A ferroelectric capacitor in such a ferroelectric memory device is formed from a lower electrode, a ferroelectric film and an upper electrode. When the ferroelectric capacitor is formed, normally, a layer composed of a material for the lower electrode, a layer composed of a ferroelectric material, and a layer composed of a material for the upper electrode are successively laminated, and these layers are etched and patterned together. As masks that are used for etching, hard masks such as oxide (e.g., SiO2) films are used more in recent years, because resist masks cannot provide sufficient etching resistance (see, for example, Japanese laid-open patent application JP-A-2002-94019). Moreover, when oxide (SiO2) films are not sufficient, the use of titanium nitride (TiN) films as hard masks has been proposed.
When a titanium nitride (TiN) film is used as a hard mask, normally, a second mask pattern composed of SiO2 is formed as a mask for patterning the titanium nitride film, and the second mask pattern is used to form a mask pattern composed of a titanium nitride film. As sufficient etching resistance may not be obtained with the titanium nitride film, normally, the obtained mask pattern composed of a titanium nitride film and the second mask pattern are used together as a laminated hard mask, and ferroelectric capacitor layers are etched together, thereby forming a ferroelectric capacitor.

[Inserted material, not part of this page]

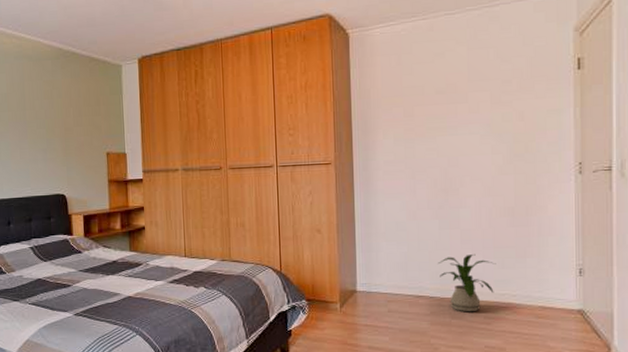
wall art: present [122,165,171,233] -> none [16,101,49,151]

However, the hard mask described above has a total thickness of about 900 nm, in which the thickness of the SiO2 film is about 700 nm, and the thickness of the TiN film is about 200 nm. On the other hand, a separation between adjacent ferroelectric capacitors is normally about 600 nm. Accordingly, the hard mask described above has a high aspect ratio, and etching of a lower electrode side that is a bottom side of the ferroelectric capacitor may not be favorably etched, and therefore there is a possibility that the adjacent ferroelectric capacitors are conductively connected to each other. In order to prevent conduction between adjacent ferroelectric capacitors, presently, excessive over-etching needs to be conducted. However, when over-etching is conducted excessively, sidewall surfaces of the obtained ferroelectric capacitors become roughened, which makes it difficult to obtain favorable ferroelectric characteristics.